* **EXERCISES TO COMPLETE**:
1. Can you restate the paragraph of the change notice that begins "Changes are editorial" as a short list that keeps its main facts?
2. Can you duplicate the part of the change notice that opens with the words containing "Security assessment" and closes with "output is empty.", keeping every word unchanged?
3. Can you write the next part of the change notice, picking up right after its last line?

* **PROVIDED PASSAGE**:
◇ ◇ ◇ ◇ ◇

Service: neptune-analytics · 2026-03-13 · Documentation low

File: neptune-analytics/latest/userguide/overlap-similarity.md

Summary

Fixed typo in example description and grammatical error in MATCH clause warning

Security assessment

Changes are editorial (typo fixes and grammar) with no evidence of addressing security vulnerabilities or documenting security features.

Diff

diff --git a/neptune-analytics/latest/userguide/overlap-similarity.md b/neptune-analytics/latest/userguide/overlap-similarity.md
index bf6606d95..ad46c852e 100644
--- a//neptune-analytics/latest/userguide/overlap-similarity.md
+++ b//neptune-analytics/latest/userguide/overlap-similarity.md
@@ -63 +63 @@ If either input node list is empty, the output is empty.

◇ ◇ ◇ ◇ ◇

* **DATA EXTRACT**:
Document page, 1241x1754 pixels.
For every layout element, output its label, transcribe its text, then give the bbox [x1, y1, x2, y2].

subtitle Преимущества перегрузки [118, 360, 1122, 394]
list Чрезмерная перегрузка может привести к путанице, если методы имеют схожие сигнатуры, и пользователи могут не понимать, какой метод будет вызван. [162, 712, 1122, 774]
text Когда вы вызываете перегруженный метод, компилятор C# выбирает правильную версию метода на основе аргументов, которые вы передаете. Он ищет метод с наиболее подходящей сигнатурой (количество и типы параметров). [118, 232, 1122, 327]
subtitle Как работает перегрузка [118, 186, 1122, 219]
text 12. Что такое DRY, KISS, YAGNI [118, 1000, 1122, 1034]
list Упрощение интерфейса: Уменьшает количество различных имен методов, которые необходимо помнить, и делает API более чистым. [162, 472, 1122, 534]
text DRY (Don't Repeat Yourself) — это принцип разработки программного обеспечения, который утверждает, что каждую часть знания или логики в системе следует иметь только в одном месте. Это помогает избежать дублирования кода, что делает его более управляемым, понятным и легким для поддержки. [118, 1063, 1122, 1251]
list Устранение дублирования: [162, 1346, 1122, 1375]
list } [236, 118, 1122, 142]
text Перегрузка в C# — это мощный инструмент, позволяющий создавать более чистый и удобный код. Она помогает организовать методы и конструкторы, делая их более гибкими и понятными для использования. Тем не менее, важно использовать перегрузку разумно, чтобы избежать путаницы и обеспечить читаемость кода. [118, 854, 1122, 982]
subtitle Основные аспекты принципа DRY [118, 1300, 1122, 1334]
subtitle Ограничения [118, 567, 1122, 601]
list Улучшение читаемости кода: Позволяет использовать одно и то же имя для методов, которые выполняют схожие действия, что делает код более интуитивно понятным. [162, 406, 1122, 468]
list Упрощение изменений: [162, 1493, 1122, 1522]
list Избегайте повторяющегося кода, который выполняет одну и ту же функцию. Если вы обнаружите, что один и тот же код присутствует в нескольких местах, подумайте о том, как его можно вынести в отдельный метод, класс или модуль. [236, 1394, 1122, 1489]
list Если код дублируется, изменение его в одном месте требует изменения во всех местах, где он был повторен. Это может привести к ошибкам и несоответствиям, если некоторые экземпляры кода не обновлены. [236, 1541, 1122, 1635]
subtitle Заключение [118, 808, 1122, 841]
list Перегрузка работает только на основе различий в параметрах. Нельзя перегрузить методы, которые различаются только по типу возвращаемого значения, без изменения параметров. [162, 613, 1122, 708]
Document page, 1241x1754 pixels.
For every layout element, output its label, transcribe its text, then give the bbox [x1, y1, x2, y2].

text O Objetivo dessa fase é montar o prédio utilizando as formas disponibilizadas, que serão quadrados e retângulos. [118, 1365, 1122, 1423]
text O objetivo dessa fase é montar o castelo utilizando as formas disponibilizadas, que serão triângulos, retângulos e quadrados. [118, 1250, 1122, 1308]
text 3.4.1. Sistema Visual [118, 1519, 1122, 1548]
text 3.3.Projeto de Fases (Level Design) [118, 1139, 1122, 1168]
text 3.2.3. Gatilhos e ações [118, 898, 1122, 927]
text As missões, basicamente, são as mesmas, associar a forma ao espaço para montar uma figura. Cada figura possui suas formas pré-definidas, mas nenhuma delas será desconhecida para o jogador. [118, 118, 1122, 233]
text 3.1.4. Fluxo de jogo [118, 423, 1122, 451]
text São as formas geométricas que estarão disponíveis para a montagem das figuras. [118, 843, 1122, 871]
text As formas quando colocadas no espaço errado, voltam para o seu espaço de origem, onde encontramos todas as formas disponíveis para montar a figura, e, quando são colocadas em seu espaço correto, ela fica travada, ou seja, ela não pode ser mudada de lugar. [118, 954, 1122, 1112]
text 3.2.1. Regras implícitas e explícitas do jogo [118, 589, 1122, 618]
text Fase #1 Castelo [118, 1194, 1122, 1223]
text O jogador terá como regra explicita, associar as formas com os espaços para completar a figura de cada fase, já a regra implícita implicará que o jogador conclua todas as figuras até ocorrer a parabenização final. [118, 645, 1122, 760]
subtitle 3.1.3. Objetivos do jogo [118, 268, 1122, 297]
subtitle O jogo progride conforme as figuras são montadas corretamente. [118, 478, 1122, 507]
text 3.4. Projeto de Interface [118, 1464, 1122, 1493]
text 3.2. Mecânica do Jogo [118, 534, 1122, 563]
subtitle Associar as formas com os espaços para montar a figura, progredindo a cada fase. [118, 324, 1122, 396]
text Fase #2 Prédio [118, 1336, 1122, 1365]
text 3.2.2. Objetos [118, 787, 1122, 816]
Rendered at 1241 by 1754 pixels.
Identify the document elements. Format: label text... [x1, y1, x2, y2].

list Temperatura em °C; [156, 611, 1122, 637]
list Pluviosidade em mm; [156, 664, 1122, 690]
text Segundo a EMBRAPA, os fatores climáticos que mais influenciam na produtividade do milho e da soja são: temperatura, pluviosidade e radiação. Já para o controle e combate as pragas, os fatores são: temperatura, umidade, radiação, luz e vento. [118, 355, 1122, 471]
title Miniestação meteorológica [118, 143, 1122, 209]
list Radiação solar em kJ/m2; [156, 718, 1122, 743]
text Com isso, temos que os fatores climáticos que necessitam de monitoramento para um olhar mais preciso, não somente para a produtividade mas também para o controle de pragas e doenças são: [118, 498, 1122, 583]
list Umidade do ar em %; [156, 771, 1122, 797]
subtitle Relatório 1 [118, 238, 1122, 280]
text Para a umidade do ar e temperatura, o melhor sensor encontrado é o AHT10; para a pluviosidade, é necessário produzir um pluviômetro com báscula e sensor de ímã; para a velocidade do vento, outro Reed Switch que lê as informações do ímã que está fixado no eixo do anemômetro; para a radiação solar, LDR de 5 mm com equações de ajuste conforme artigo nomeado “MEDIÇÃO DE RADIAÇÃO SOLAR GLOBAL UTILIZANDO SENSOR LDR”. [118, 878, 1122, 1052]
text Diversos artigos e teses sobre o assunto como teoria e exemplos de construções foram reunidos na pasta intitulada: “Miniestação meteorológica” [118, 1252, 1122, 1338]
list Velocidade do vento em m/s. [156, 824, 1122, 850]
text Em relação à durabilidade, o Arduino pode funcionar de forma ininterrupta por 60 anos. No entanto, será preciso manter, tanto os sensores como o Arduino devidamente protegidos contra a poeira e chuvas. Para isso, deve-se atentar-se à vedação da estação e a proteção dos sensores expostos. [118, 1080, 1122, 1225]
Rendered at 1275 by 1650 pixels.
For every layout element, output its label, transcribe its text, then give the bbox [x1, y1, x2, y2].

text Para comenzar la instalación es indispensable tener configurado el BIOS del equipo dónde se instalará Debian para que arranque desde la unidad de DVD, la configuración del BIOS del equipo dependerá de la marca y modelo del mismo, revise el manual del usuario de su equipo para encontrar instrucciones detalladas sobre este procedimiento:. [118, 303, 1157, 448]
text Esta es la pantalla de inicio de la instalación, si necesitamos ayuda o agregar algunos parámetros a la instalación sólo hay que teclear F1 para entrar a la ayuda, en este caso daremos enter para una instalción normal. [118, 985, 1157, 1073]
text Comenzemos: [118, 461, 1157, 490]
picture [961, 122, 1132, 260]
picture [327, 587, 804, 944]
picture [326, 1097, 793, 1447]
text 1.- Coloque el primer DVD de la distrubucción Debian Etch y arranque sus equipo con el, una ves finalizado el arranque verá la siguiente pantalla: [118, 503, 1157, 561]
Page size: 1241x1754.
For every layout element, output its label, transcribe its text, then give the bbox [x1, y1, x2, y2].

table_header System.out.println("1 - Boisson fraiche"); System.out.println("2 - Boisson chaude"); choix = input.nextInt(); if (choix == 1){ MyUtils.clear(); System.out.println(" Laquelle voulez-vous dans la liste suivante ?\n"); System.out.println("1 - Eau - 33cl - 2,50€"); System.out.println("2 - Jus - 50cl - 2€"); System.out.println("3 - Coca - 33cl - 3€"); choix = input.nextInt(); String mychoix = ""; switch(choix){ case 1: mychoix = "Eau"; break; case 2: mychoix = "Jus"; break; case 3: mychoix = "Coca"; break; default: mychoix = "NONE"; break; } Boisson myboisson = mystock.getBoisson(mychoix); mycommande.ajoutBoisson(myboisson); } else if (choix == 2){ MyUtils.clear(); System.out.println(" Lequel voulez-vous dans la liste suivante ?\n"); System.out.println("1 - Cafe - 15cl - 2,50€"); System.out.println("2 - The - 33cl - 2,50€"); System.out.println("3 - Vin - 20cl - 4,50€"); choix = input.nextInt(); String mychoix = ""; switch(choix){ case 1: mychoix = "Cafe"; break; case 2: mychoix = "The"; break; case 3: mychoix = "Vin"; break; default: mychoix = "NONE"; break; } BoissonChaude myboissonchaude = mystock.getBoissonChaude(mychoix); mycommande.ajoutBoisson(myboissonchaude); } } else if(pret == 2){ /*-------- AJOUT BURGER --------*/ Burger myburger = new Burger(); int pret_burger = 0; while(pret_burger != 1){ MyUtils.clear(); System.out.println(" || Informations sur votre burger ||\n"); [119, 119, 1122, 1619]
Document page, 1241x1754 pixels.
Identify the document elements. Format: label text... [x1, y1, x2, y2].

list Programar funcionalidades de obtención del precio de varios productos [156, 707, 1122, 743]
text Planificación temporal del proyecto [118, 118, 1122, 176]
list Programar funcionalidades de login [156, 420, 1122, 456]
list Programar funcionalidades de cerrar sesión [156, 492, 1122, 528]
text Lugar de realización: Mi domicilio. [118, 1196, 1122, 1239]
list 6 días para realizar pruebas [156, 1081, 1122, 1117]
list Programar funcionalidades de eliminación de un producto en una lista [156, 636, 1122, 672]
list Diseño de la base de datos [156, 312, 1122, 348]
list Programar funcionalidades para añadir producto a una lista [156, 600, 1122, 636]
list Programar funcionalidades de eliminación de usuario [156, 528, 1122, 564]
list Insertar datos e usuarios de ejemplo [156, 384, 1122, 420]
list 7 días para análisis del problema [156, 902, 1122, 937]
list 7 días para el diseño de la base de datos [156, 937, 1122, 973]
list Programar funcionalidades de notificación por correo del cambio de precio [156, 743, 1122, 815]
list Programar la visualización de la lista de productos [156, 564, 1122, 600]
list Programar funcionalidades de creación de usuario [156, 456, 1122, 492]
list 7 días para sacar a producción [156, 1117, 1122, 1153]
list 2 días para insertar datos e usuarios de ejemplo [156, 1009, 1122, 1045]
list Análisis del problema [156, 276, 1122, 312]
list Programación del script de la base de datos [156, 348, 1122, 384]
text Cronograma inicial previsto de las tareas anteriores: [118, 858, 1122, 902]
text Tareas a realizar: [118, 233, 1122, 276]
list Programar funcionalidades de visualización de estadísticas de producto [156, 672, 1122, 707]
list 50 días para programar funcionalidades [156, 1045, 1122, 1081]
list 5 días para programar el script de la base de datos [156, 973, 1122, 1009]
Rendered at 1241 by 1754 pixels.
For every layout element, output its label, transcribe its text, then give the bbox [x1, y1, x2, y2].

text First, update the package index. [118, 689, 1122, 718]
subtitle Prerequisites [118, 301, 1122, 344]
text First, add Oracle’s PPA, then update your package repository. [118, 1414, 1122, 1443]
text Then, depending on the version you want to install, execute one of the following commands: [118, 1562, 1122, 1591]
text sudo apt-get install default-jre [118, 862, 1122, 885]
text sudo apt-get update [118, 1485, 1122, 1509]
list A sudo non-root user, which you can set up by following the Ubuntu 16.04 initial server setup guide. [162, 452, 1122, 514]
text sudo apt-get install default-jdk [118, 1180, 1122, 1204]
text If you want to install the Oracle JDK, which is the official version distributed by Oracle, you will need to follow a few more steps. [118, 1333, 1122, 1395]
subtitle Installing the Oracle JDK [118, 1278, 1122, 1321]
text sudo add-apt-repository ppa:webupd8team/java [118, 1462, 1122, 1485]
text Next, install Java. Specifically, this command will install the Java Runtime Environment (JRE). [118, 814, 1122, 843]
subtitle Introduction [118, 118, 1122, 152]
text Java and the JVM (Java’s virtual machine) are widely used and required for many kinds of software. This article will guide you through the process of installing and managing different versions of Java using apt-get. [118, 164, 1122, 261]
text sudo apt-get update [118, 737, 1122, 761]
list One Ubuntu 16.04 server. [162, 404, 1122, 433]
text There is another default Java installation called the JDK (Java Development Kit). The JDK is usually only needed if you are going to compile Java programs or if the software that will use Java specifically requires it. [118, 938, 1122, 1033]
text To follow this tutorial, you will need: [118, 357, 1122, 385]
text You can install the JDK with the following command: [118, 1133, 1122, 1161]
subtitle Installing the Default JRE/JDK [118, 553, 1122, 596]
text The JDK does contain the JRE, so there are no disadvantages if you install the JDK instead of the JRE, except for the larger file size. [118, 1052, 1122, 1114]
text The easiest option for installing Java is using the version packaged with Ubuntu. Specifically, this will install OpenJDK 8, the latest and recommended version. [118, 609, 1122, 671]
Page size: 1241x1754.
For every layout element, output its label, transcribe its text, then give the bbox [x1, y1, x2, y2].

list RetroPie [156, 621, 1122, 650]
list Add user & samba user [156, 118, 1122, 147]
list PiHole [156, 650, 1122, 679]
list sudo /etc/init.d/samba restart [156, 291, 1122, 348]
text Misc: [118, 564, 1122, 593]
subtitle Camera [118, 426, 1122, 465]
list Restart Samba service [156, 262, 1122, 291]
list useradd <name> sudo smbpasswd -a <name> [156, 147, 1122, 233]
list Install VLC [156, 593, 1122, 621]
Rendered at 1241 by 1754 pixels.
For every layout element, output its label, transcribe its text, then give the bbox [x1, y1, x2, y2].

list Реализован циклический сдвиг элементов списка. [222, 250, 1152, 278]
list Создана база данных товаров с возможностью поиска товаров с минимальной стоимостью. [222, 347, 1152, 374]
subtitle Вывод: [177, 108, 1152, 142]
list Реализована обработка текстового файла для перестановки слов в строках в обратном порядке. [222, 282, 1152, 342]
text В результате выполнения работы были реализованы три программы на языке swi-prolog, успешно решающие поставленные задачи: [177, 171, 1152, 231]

◇ ◇ ◇ ◇ ◇

* **LIST OF ANSWERS**:
1.
- The changes are editorial: typo fixes and grammar.
- There is no evidence that they address security vulnerabilities.
- There is no evidence that they document security features.

2.
Security assessment

Changes are editorial (typo fixes and grammar) with no evidence of addressing security vulnerabilities or documenting security features.

Diff

diff --git a/neptune-analytics/latest/userguide/overlap-similarity.md b/neptune-analytics/latest/userguide/overlap-similarity.md
index bf6606d95..ad46c852e 100644
--- a//neptune-analytics/latest/userguide/overlap-similarity.md
+++ b//neptune-analytics/latest/userguide/overlap-similarity.md
@@ -63 +63 @@ If either input node list is empty, the output is empty.

3.
-This is a query integration examples, where `.overlapSimilarity` takes its input node lists from the output of a `MATCH` clause:
+This is a query integration example, where `.overlapSimilarity` takes its input node lists from the output of a `MATCH` clause:
@@ -89 +89 @@ Another example:
-It is not good practice to use `MATCH(n)` without restriction in query integrations. Keep in mind that every node returned by the `MATCH(n)` clause invokes the algorithm once, which can result a very long-running query if a large number of nodes is returned. Use `LIMIT` or put conditions on the `MATCH` clause to restrict its output appropriately.
+It is not good practice to use `MATCH(n)` without restriction in query integrations. Keep in mind that every node returned by the `MATCH(n)` clause invokes the algorithm once, which can result in a very long-running query if a large number of nodes is returned. Use `LIMIT` or put conditions on the `MATCH` clause to restrict its output appropriately.